Gill Hicks MBE (UK/ Australia)
Gill lost both of her legs in the London bombings of 7 July 2005. Grateful to have survived the attacks, Gill is determined to use her experience to do all she can to deter anyone from following a path of violent action. She founded M.A.D. for Peace an organization that communicates the importance of individual responsibility in creating a world in which extreme conflict is ended.
On 15 July 2001 members of the rebel group FARC ambushed and kidnapped Alan as he was driving home. Alan survived seven years in captivity in the jungles of Columbia. Since his release on 3 February 2009, Alan works to raise awareness of kidnappings and continues to fight for the freedom of his friends still in captivity.
Henry was badly wounded in the 7 August 1998 attacks on the US Embassy in Dar es Salaam.
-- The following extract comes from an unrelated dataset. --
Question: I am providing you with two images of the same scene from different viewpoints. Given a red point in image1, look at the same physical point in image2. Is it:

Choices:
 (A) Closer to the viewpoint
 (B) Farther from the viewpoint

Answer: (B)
Despite being wounded in the attacks, Henry continues to work as a budget analyst at the U.S. Embassy in Dar es Salaam.
Carie lost her mother, Judy Laroque when terrorists flew her plane, American Airlines Flight 11, into the World Trade Center on 11 September 2001. Carie is the co-founder of the non-profit, non-partisan organization Families of September 11, which provides support to the families of the victims of the September 11th attacks. Carie is focused on working with government, private sector and non-profit organizations to improve safety and security and to initiate and implement forward-thinking projects to prevent future acts of terrorism.
Jeremiah survived the July 2010 suicide bombings in Kampala . The attacks targeted football fans gathering to watch the 2010 FIFA World Cup final. After losing close friends in the attack Jeremiah decided to speak out against terrorism and build awareness throughout Uganda.
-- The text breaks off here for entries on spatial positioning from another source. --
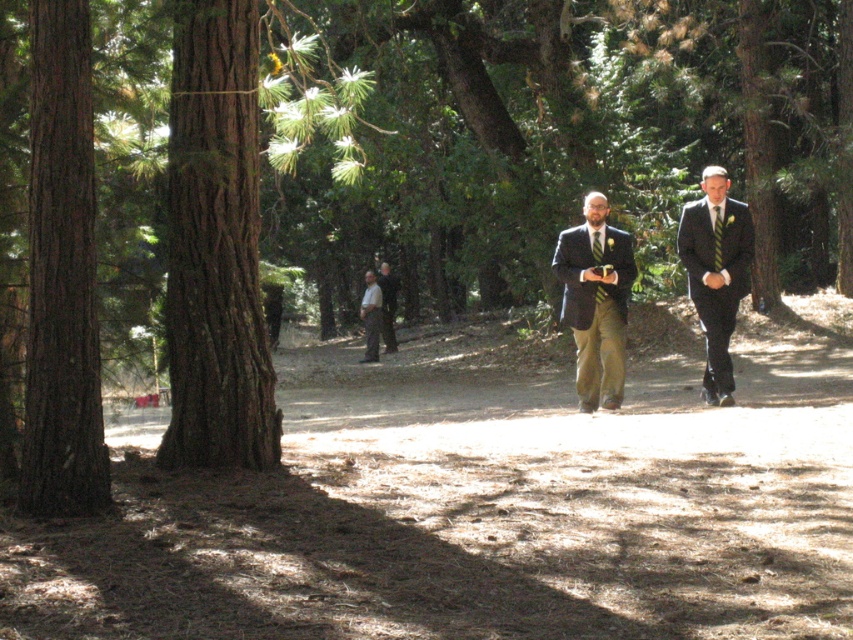
Question: Can you confirm if brown rough bark tree at left is positioned below smooth brown bark at left?

Choices:
 (A) yes
 (B) no

Answer: (B)

Question: Among these objects, which one is nearest to the camera?

Choices:
 (A) light brown leather jacket at center
 (B) smooth brown bark at left
 (C) matte black suit at center
 (D) black suit at right

Answer: (B)

Question: Is brown rough bark tree at left above black suit at right?

Choices:
 (A) yes
 (B) no

Answer: (A)

Question: Which of the following is the farthest from the observer?

Choices:
 (A) dirt path at center
 (B) brown rough bark tree at left
 (C) matte black suit at center
 (D) light brown leather jacket at center

Answer: (D)

Question: Is smooth brown bark at left bigger than dark gray suit at center?

Choices:
 (A) yes
 (B) no

Answer: (B)

Question: Which of the following is the closest to the observer?

Choices:
 (A) (67, 122)
 (B) (595, 333)
 (C) (367, 326)

Answer: (A)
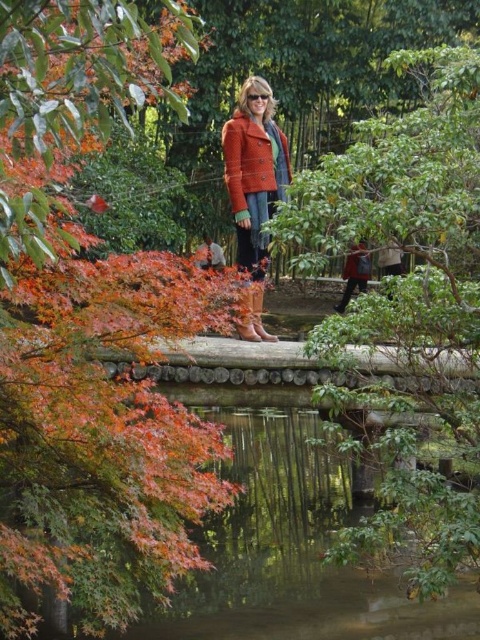
Question: Is brown suede boot at center below light brown leather boots at center?

Choices:
 (A) no
 (B) yes

Answer: (B)

Question: Can you confirm if red fabric backpack at right is smaller than light brown leather boots at center?

Choices:
 (A) yes
 (B) no

Answer: (B)

Question: Which point is farther to the camera?

Choices:
 (A) pos(367,612)
 (B) pos(242,294)

Answer: (A)

Question: Estimate the real-world distances between objects in this image. Which object is farther from the matte orange coat at center?

Choices:
 (A) brown leather boot at center
 (B) light brown leather boots at center

Answer: (B)

Question: Estimate the real-world distances between objects in this image. Which object is closer to the matte orange coat at center?

Choices:
 (A) smooth reflective water at center
 (B) red fabric backpack at right

Answer: (A)

Question: Is smooth reflective water at center to the left of brown suede boot at center from the viewer's perspective?

Choices:
 (A) no
 (B) yes

Answer: (A)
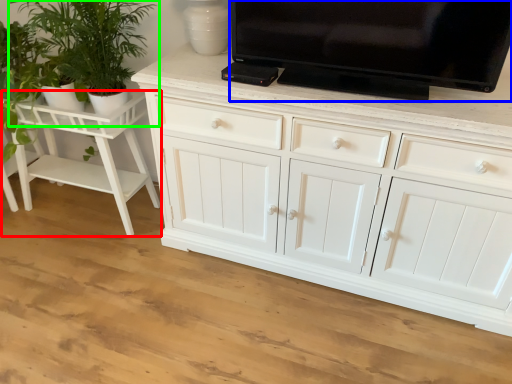
Question: Estimate the real-world distances between objects in this image. Which object is closer to vanity (highlighted by a red box), television (highlighted by a blue box) or houseplant (highlighted by a green box)?

Choices:
 (A) television
 (B) houseplant

Answer: (B)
When she was only 10 years old, Leila survived the 1976 ANO attacks on the Intercontinental Hotel in Jordan. Leila's father was among those injured in the attacks.
Major (Ret.) Tahir Wadood Malik
Tahir lost his wife when a suicide bomber blew himself up at the UN World Food Program office in Islamabad, Pakistan in October 2009. As he sought to cope with the shock of his wife's death, Tahir - a retired Major from the Pakistani Army - began to connect and empathize with survivors of terrorist attacks at a more personal level.
As a founding member of the Global Survivors Network, Tahir has become a critic of the "culture of silence" surrounding terrorism and grieving for loved ones in Pakistan; he seeks to reveal how the scourge has affected Pakistan and its people, and help survivors recover from the trauma of the loss.
Agus was severely wounded in the 2003 bombing of the JW Marriott in Jakarta where she worked from 2001 to 2005.